BEREITGESTELLTER TEXT:
------

»Lehman Brothers«

München, 12. Februar 2017, 23:05 | von Josik

Nach Regensburg! Nach Regensburg! Die gesamte Regensburger Politprominenz befindet sich gerade in Untersuchungshaft, was Jonesy und ich zum Anlass nahmen, mal nach Regensburg zu fahren, und außerdem hatten wir ja auch Karten für die Premiere von Stefano Massinis Stück »Lehman Brothers« am vorvergangenen Samstag im Regensburger Velodrom.

------

ARBEITSAUFTRAG 1: Bearbeiten Sie den Beitrag zu »Lehman Brothers«: Schreiben Sie die Passage von „München, 12. Februar“ bis „im Regensburger Velodrom.“ neu und setzen Sie dabei „Stadttheater“ an die Stelle von „Velodrom“.
ARBEITSAUFTRAG 2: In welchem Gebäude fand laut dem Beitrag zu »Lehman Brothers« die Premiere des Stücks statt?
ARBEITSAUFTRAG 3: Führen Sie alle Personen auf, die der Beitrag zu »Lehman Brothers« namentlich nennt; der Stücktitel zählt nicht dazu.

BEREITGESTELLTES MATERIAL:
------

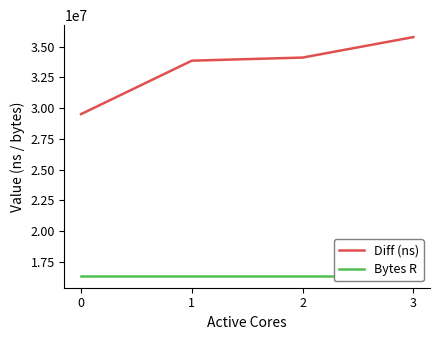

Where is Diff (ns) nearest to the value 32642271?

1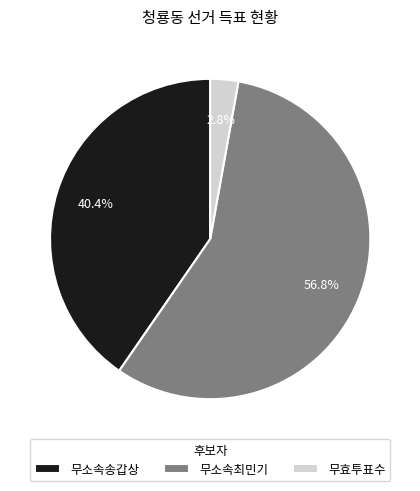

How many slices are in this pie chart?

3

------

IHRE LÖSUNG 1:
München, 12. Februar 2017, 23:05 | von Josik

Nach Regensburg! Nach Regensburg! Die gesamte Regensburger Politprominenz befindet sich gerade in Untersuchungshaft, was Jonesy und ich zum Anlass nahmen, mal nach Regensburg zu fahren, und außerdem hatten wir ja auch Karten für die Premiere von Stefano Massinis Stück »Lehman Brothers« am vorvergangenen Samstag im Regensburger Stadttheater.

IHRE LÖSUNG 2: Im Regensburger Velodrom.

IHRE LÖSUNG 3: Josik, Jonesy, Stefano Massini